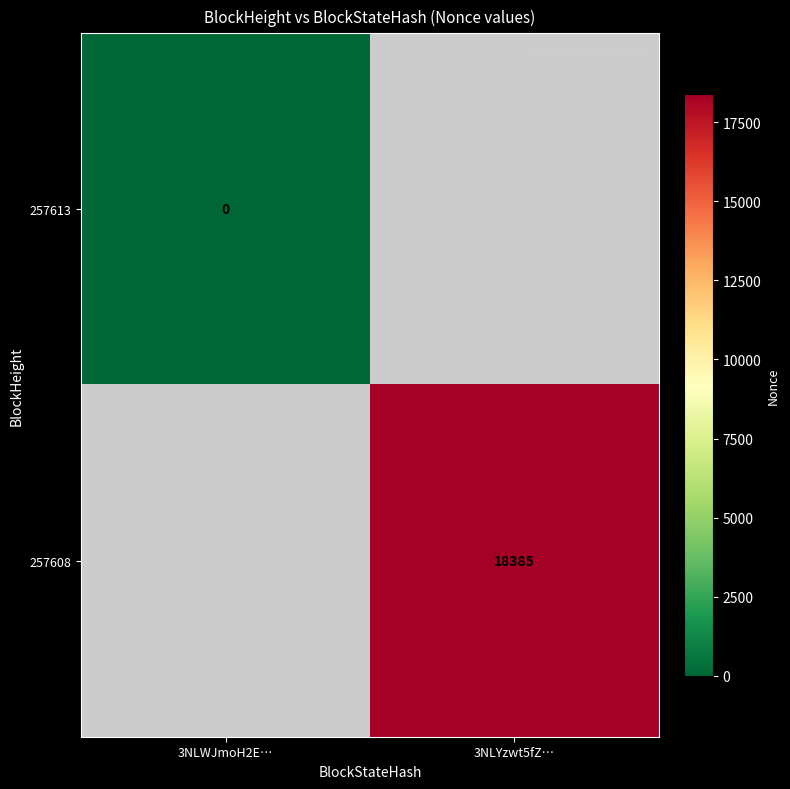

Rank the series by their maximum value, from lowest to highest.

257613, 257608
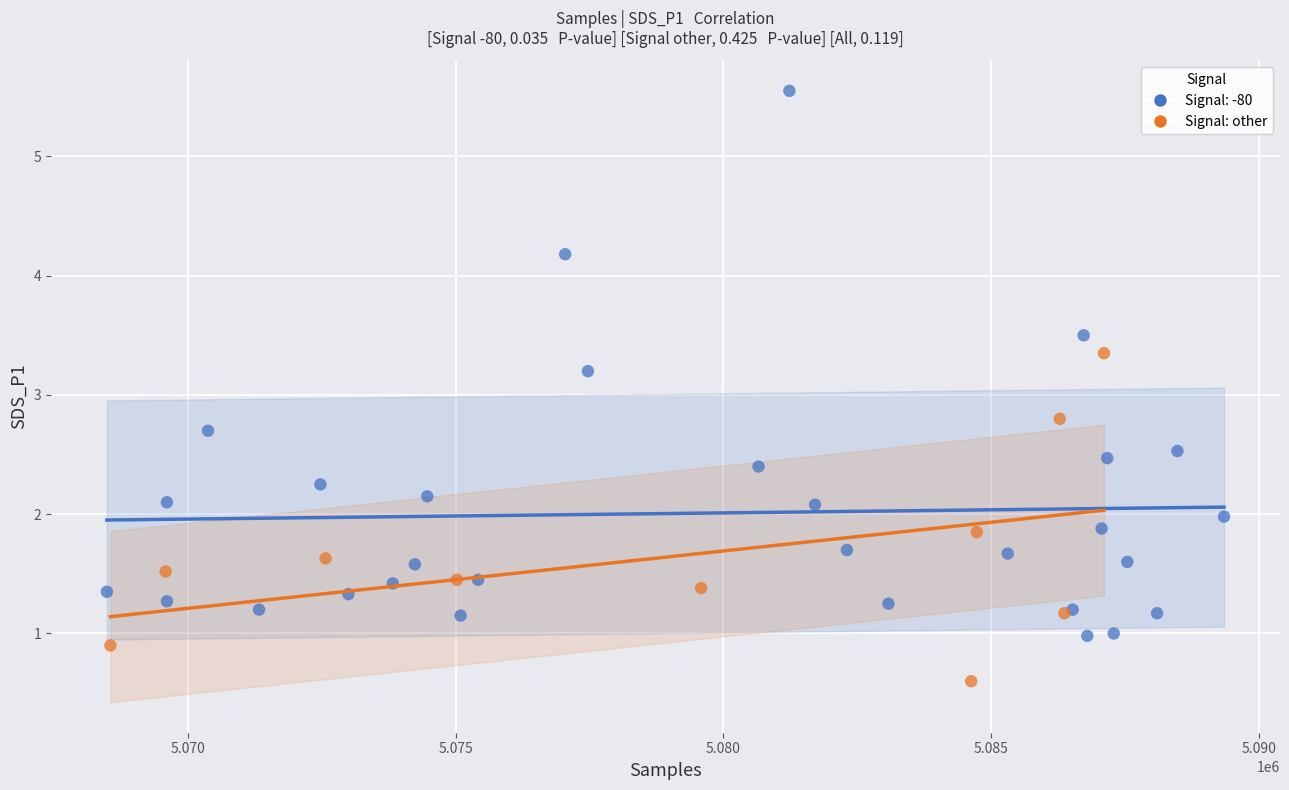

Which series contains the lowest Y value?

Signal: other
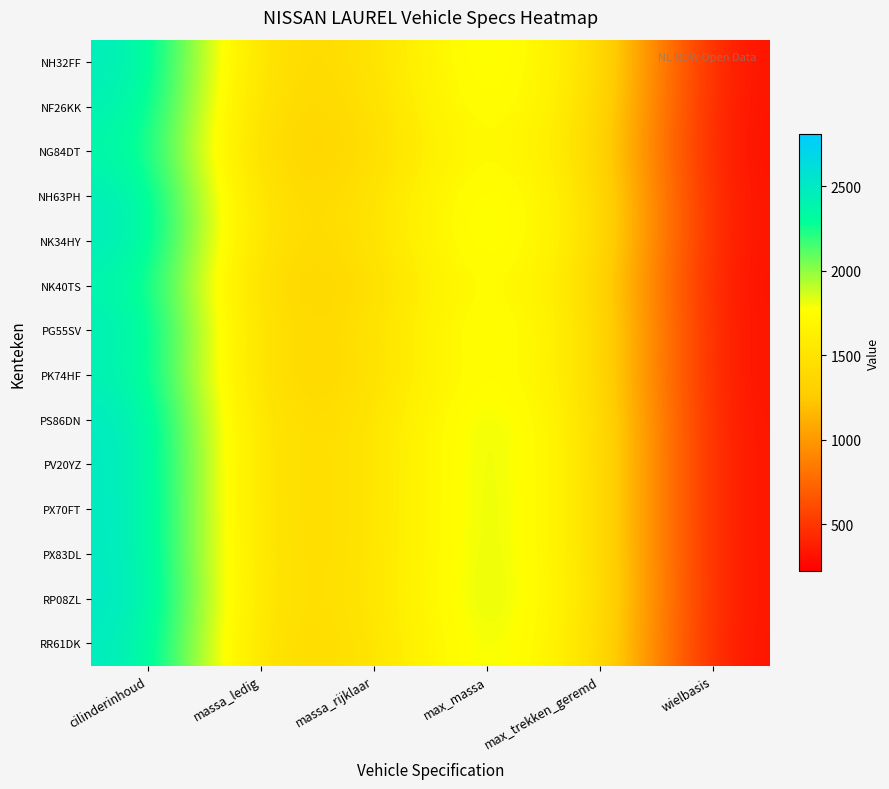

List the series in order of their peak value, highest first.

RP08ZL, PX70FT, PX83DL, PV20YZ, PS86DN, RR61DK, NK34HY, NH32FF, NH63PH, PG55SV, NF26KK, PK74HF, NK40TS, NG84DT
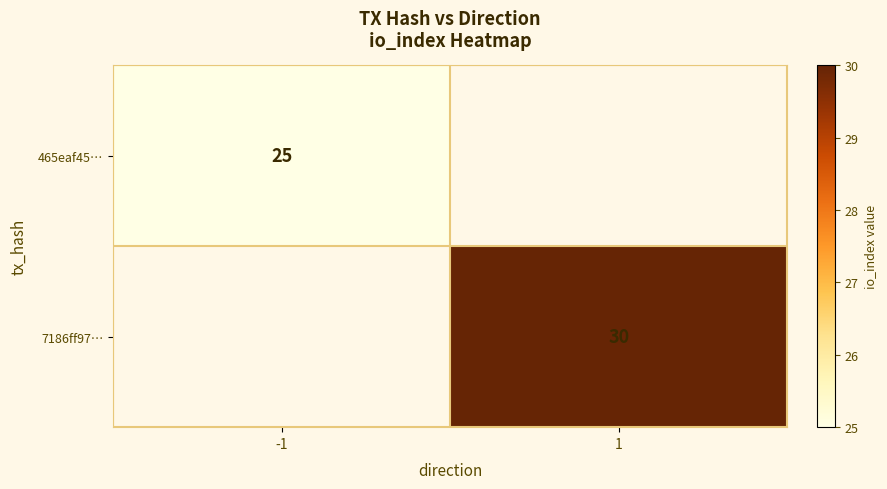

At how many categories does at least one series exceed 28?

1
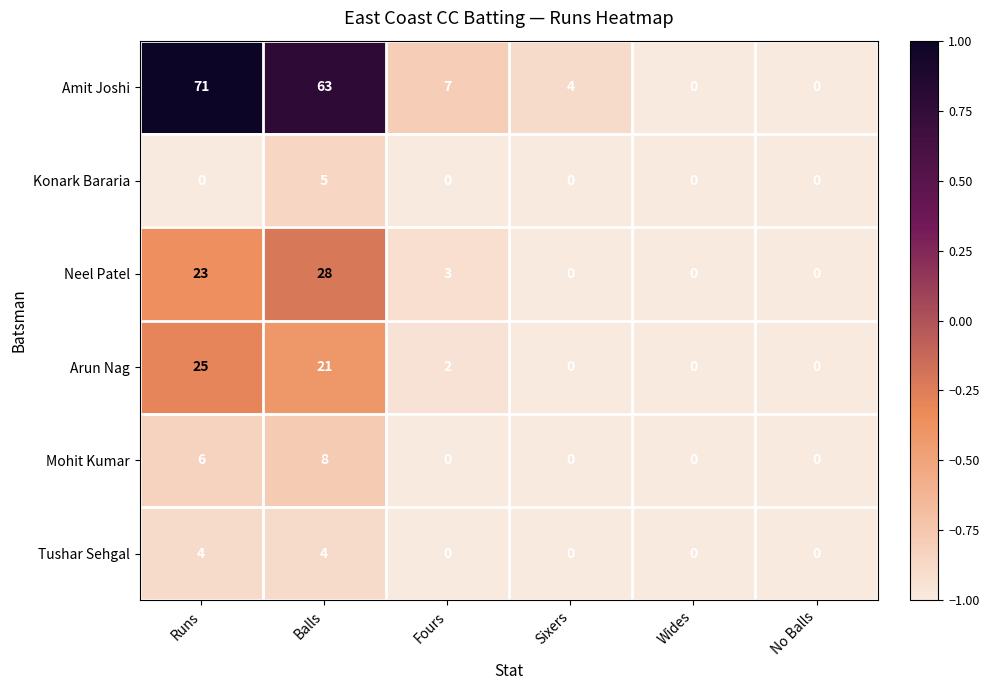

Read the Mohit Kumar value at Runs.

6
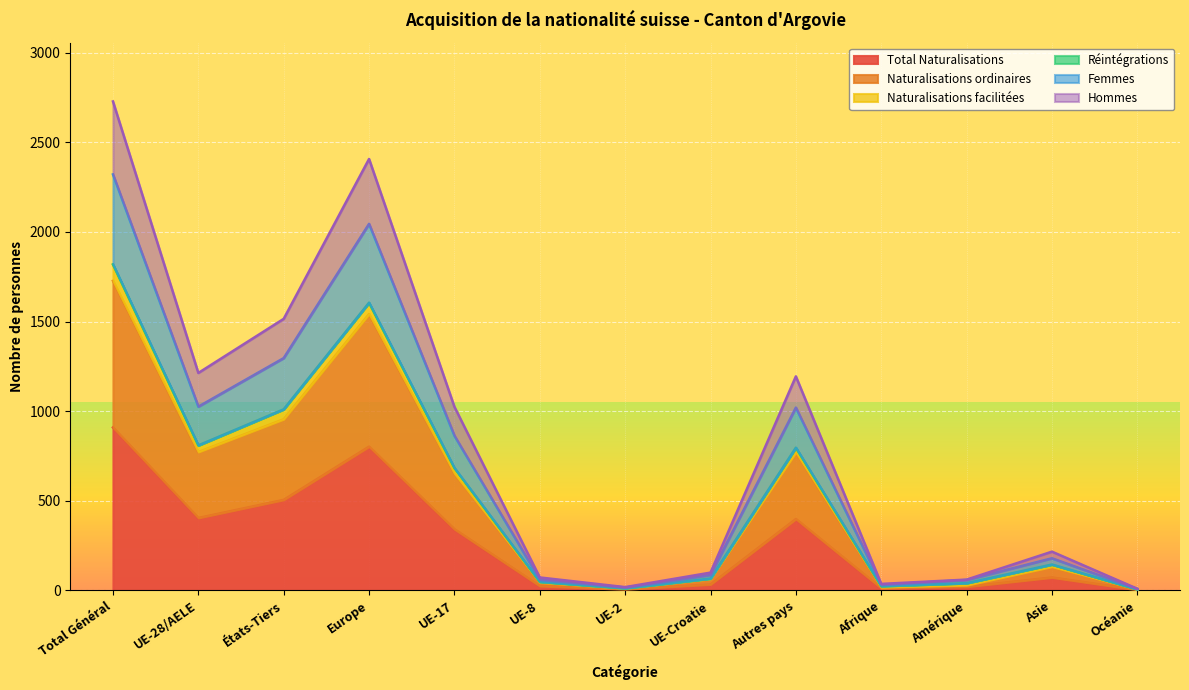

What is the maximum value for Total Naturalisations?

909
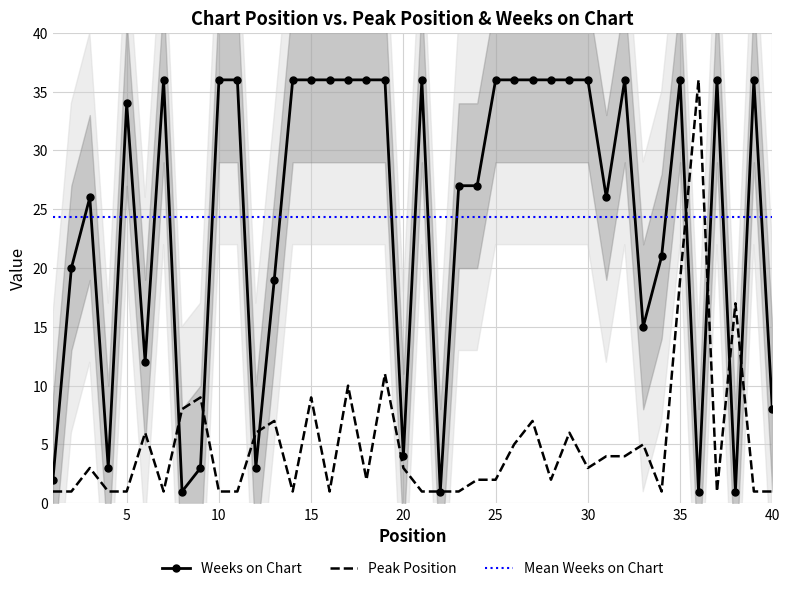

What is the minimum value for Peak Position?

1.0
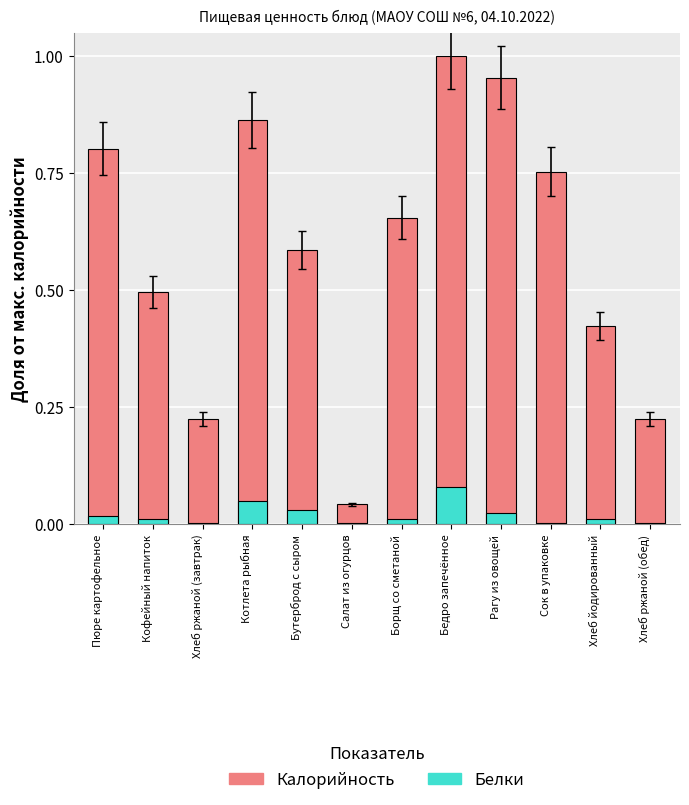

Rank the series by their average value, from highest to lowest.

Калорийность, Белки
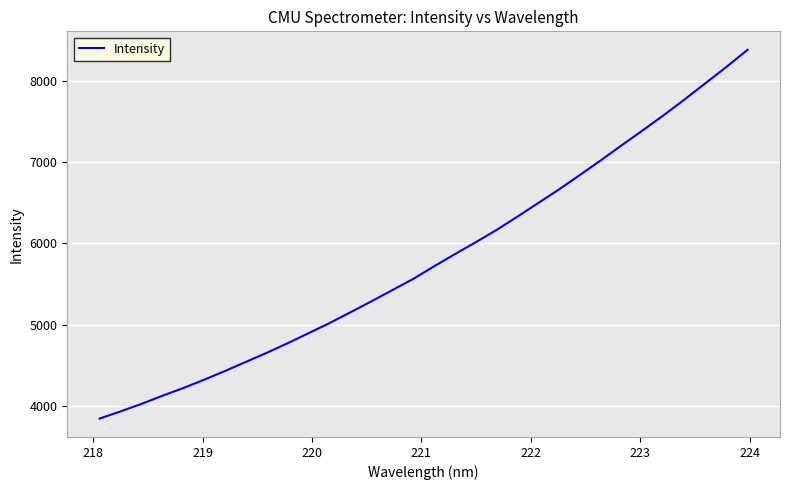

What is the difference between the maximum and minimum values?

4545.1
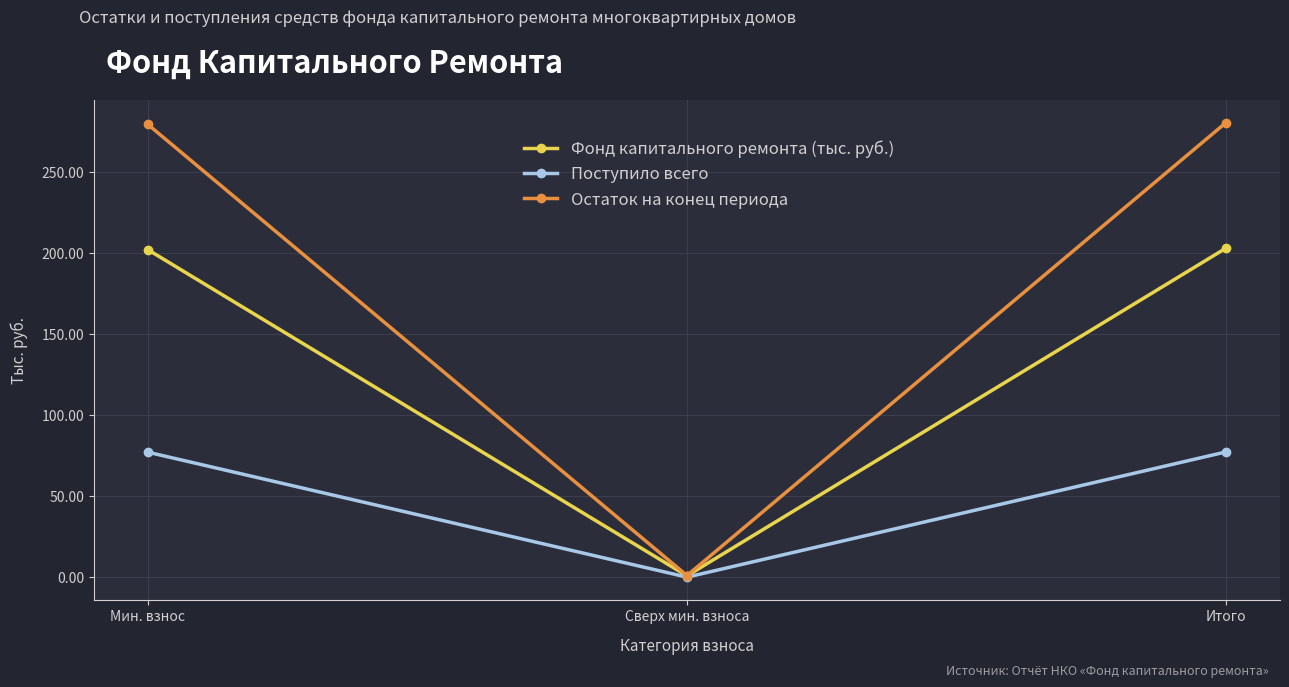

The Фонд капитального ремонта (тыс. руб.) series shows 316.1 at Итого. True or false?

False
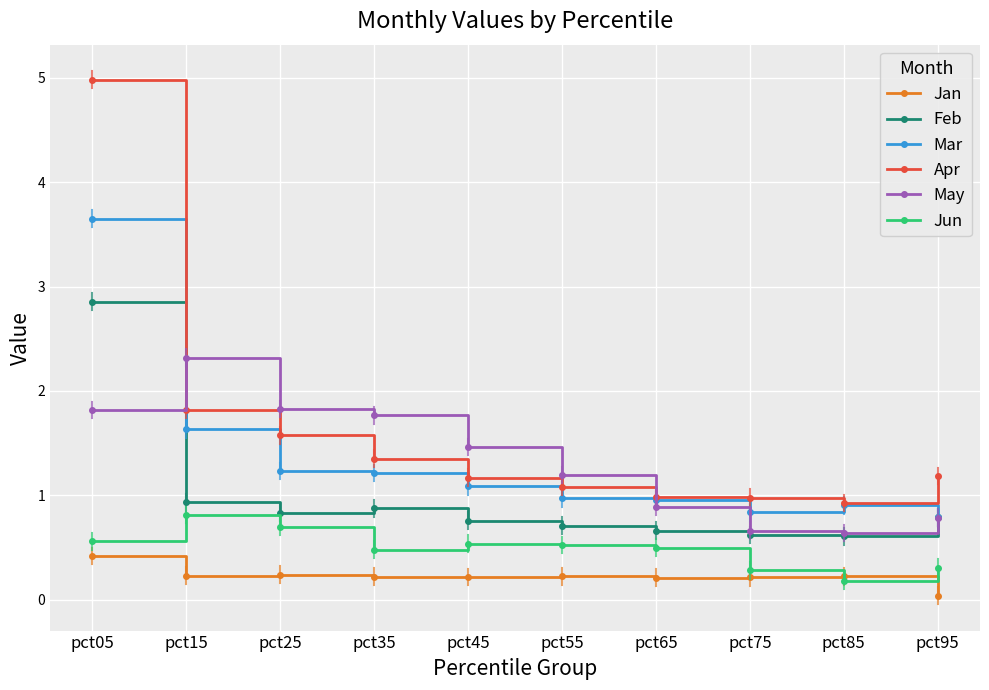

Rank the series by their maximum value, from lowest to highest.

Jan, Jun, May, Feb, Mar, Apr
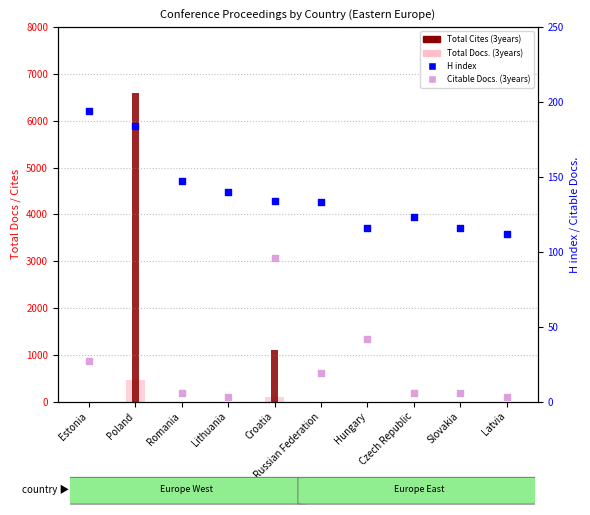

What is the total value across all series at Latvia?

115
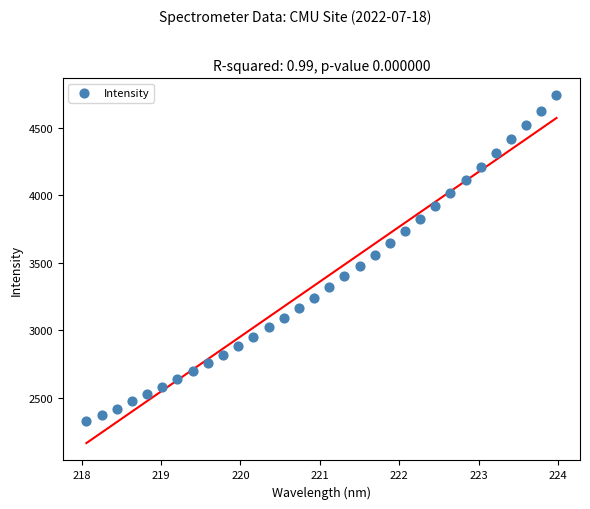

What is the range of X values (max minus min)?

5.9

★ ★ ★ ★ ★ ★ ★

Description of the task - State how many lines of the material contain the string "minimum", treating uppercase and lowercase as distinct, and give only that number.

Exercise output - 2